Citi hires FinCEN chief to lead compliance in bank's new unit
Citi has hired Kenneth Blanco, the director of the Financial Crimes Enforcement Network (FinCEN), to serve as chief compliance officer in the bank’s newly created financial crimes unit, The Wall Street Journal and Bloomberg reported.
Blanco will leave FinCEN on April 9, and Michael Mosier will begin serving as the regulator’s acting director April 11, the agency said Friday in a statement.
The announcement of a change in leadership at the regulator came a day after FinCEN issued a notice seeking public comments to help the agency implement new rules on reporting the identity of corporations’ beneficial owners.
Citi’s hiring of Blanco comes as the bank is retooling its risk management, data governance and internal controls in light of a $400 million fine the Office of the Comptroller of the Currency (OCC) levied against it in October. The bank said last year it would integrate its anti-money laundering (AML), sanctions and anti-bribery teams into a new financial crimes unit, according to Bloomberg.

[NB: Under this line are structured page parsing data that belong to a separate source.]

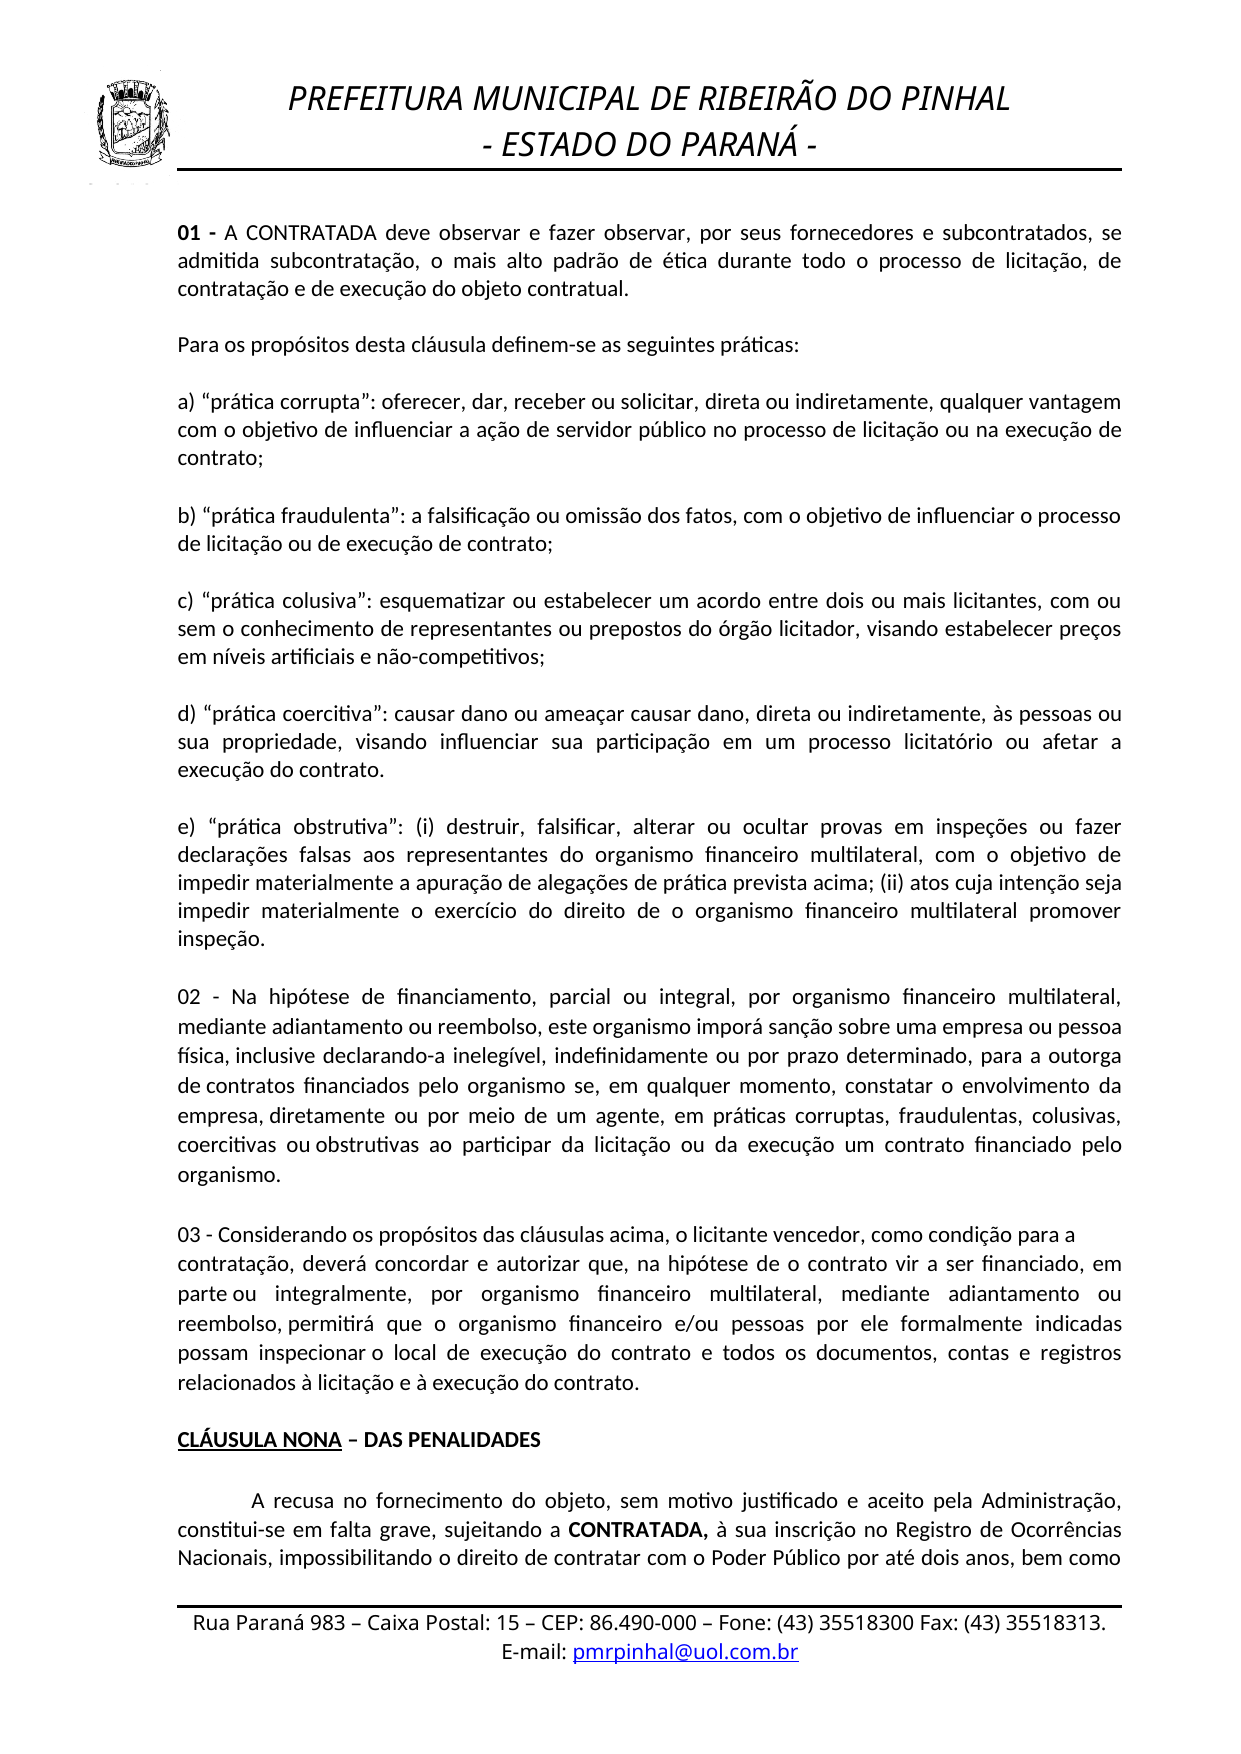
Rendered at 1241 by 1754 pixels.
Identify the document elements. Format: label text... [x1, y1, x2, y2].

text contratação, deverá concordar e autorizar que, na hipótese de o contrato vir a ser financiado, em parte ou integralmente, por organismo financeiro multilateral, mediante adiantamento ou reembolso, permitirá que o organismo financeiro e/ou pessoas por ele formalmente indicadas possam inspecionar o local de execução do contrato e todos os documentos, contas e registros relacionados à licitação e à execução do contrato. [177, 1248, 1122, 1396]
picture [83, 65, 186, 185]
text b) “prática fraudulenta”: a falsificação ou omissão dos fatos, com o objetivo de influenciar o processo de licitação ou de execução de contrato; [177, 501, 1122, 557]
text a) “prática corrupta”: oferecer, dar, receber ou solicitar, direta ou indiretamente, qualquer vantagem com o objetivo de influenciar a ação de servidor público no processo de licitação ou na execução de contrato; [177, 387, 1122, 472]
text e) “prática obstrutiva”: (i) destruir, falsificar, alterar ou ocultar provas em inspeções ou fazer declarações falsas aos representantes do organismo financeiro multilateral, com o objetivo de impedir materialmente a apuração de alegações de prática prevista acima; (ii) atos cuja intenção seja impedir materialmente o exercício do direito de o organismo financeiro multilateral promover inspeção. [177, 812, 1122, 952]
text c) “prática colusiva”: esquematizar ou estabelecer um acordo entre dois ou mais licitantes, com ou sem o conhecimento de representantes ou prepostos do órgão licitador, visando estabelecer preços em níveis artificiais e não-competitivos; [177, 586, 1122, 670]
text 03 - Considerando os propósitos das cláusulas acima, o licitante vencedor, como condição para a [177, 1218, 1122, 1248]
text 01 - A CONTRATADA deve observar e fazer observar, por seus fornecedores e subcontratados, se admitida subcontratação, o mais alto padrão de ética durante todo o processo de licitação, de contratação e de execução do objeto contratual. [177, 218, 1122, 302]
text CLÁUSULA NONA – DAS PENALIDADES [177, 1425, 1122, 1453]
text Para os propósitos desta cláusula definem-se as seguintes práticas: [177, 330, 1122, 358]
text 02 - Na hipótese de financiamento, parcial ou integral, por organismo financeiro multilateral, mediante adiantamento ou reembolso, este organismo imporá sanção sobre uma empresa ou pessoa física, inclusive declarando-a inelegível, indefinidamente ou por prazo determinado, para a outorga de contratos financiados pelo organismo se, em qualquer momento, constatar o envolvimento da empresa, diretamente ou por meio de um agente, em práticas corruptas, fraudulentas, colusivas, coercitivas ou obstrutivas ao participar da licitação ou da execução um contrato financiado pelo organismo. [177, 981, 1122, 1188]
text d) “prática coercitiva”: causar dano ou ameaçar causar dano, direta ou indiretamente, às pessoas ou sua propriedade, visando influenciar sua participação em um processo licitatório ou afetar a execução do contrato. [177, 699, 1122, 783]
text A recusa no fornecimento do objeto, sem motivo justificado e aceito pela Administração, constitui-se em falta grave, sujeitando a CONTRATADA, à sua inscrição no Registro de Ocorrências Nacionais, impossibilitando o direito de contratar com o Poder Público por até dois anos, bem como as sanções que Lei impõe, não impedindo, em razão das circunstâncias e a critério da administração, a aplicação das seguintes penalidades: [177, 1487, 1122, 1571]
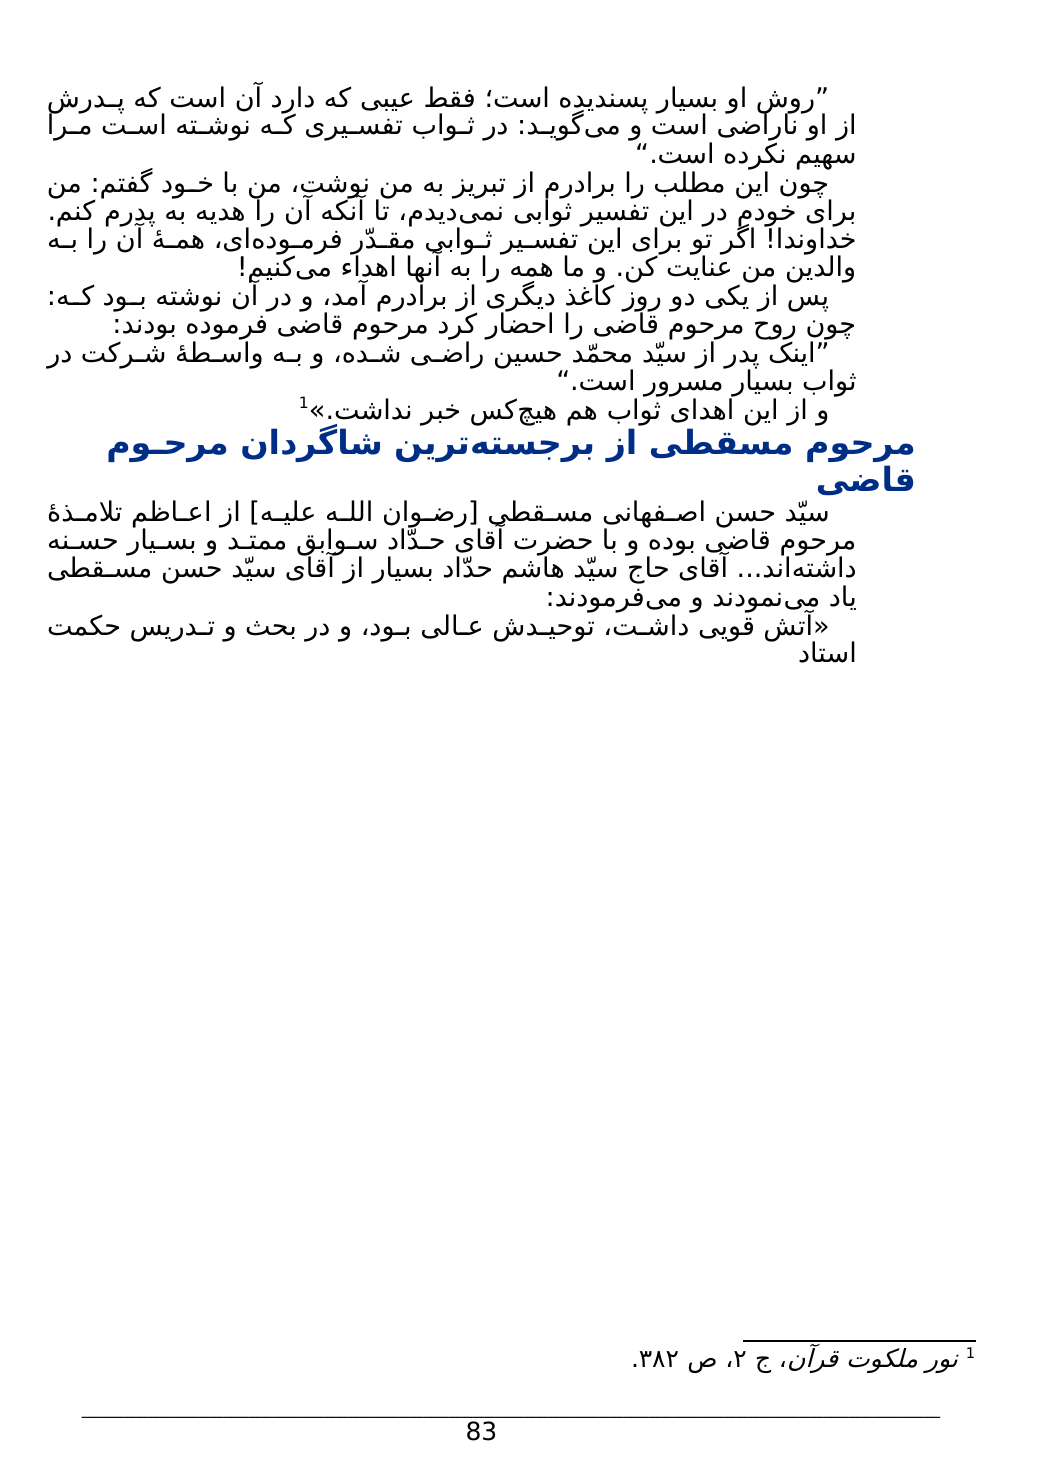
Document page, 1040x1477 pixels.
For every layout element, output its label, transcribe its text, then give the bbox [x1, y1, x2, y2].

Generally, financial institutions wait until a regulator is out of office before hiring. Citi, however, knows the OCC and the Federal Reserve are both watching personnel moves intensely and that the OCC reserves the right to make changes to the bank’s senior management if it thinks Citi is moving too slowly.
Blanco’s flight to the private sector follows at least two similar moves by ex-regulators in the past week. Market maker Citadel Securities announced it hired former Commodity Futures Trading Commission (CFTC) Chairman Heath Tarbert as its chief legal officer, according to the Financial Times. Coinbase, meanwhile, hired Brett Redfearn to run its capital-markets group, The Wall Street Journal reported. Redfearn until December was director of the Securities and Exchange Commission’s division of trading and markets.
Blanco has led FinCEN since December 2017 and previously served for 29 years at the Justice Department, including as deputy assistant attorney general.
Mosier, meanwhile, will rejoin FinCEN after having barely left. He took a position last month in the office of Treasury Deputy Secretary Wally Adeyemo before Adeyemo was confirmed by the Senate, The Wall Street Journal reported. Mosier had served as FinCEN’s deputy director and digital innovation officer since February 2020. He previously worked as chief technical counsel at the crypto firm Chainalysis.
Among Mosier’s first priorities at FinCEN will be creating the FinCEN database into which all U.S. corporations will have to register the identities of their beneficial owners. The Anti-Money Laundering Act of 2020, enacted in January as part of the National Defense Authorization Act, is meant to keep criminals from using shell companies to hide their ill-gotten gains. But it also aims to streamline the "suspicious activity report" system — under which a pattern or type of transaction will trigger alerts that banks must flag to the Treasury Department.
The measure mandates that the Treasury set priorities for AML policy among law enforcement, bank supervisors and banks, and establish communication channels among all three. It also lowers banks' compliance costs by passing on to corporations the burden of collecting beneficial ownership information and supplying it to law enforcement in the event of an investigation.
Public comments, to be accepted through May 5, could help FinCEN determine how data on beneficial owners can be verified and what obligations banks will have regarding the database.
Mosier returns to FinCEN with an AML background. Before joining the regulator, he served as an associate director in the Treasury Department’s Office of Foreign Assets Control. He also was a deputy chief in the Justice Department’s money laundering and asset recovery unit and served as director for transnational organized crime on the White House National Security Council.